Credit: Reuters/NASA/Handout/Files

CAPE CANAVERAL, Florida | Fri Nov 30, 2012 3:24am IST

CAPE CANAVERAL, Florida (Reuters) - NASA's Mars rover Curiosity has completed its first soil analysis of the Red Planet with no sign of organic material, the U.S. space agency said on Thursday.

"Rumors and speculation that there are major new findings from the mission at this early stage are incorrect," NASA said in a statement. "At this point, the instruments on the rover have not detected any definitive evidence of Martian organics."

The $2 billion nuclear-powered rover landed inside a giant impact basin near the Martian equator in August to look for signs the planet most like Earth in the solar system has or ever had the ingredients to support life.

It is NASA's first astrobiology mission since the 1970s- era Viking probes.

So far, Curiosity has found evidence of an ancient riverbed, monitored swirling dust storms, measured radiation levels and analyzed its first sample of Martian sand, the results of which will be released at an American Geophysical Union conference in San Francisco next week.

Scientists also are expected to provide more details on how much radiation future visiting astronauts might be subjected to. Mars is a long-term goal of the U.S. human space program.

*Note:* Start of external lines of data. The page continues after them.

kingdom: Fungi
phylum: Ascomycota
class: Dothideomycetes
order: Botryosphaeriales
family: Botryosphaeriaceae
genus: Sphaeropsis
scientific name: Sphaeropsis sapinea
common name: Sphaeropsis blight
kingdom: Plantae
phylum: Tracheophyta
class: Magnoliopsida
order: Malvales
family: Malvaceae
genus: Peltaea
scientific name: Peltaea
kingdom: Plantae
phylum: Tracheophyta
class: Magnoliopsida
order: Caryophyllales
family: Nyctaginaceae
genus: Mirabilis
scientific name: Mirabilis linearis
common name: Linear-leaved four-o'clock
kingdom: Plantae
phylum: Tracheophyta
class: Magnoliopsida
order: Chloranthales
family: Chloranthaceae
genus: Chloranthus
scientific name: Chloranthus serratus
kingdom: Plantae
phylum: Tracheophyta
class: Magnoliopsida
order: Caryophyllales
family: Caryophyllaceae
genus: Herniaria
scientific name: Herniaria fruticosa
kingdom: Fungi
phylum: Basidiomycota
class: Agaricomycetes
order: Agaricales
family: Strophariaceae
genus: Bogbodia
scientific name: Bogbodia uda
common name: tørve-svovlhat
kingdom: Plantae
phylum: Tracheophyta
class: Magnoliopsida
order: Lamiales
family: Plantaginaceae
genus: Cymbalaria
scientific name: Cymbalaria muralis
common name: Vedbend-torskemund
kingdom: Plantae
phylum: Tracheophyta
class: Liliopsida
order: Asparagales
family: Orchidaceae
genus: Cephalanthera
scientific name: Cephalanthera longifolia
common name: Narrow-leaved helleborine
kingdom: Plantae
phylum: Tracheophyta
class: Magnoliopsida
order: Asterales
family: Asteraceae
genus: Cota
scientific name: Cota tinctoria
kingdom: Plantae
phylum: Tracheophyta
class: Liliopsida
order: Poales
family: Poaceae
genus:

Curiosity last week left a patch of wind-blown sand called Rocknest, where it tested its soil scoop and onboard chemistry lab.

Scientists are scouting for a suitable rock to drill, the last piece of equipment to be tested.

Early next year, the rover is expected to drive to a 3-mile (5-km) mound of layered deposits rising from the floor of the Gale Crater impact basin.

During its two-year mission, the rover will look for organic materials and environments where they could have been preserved.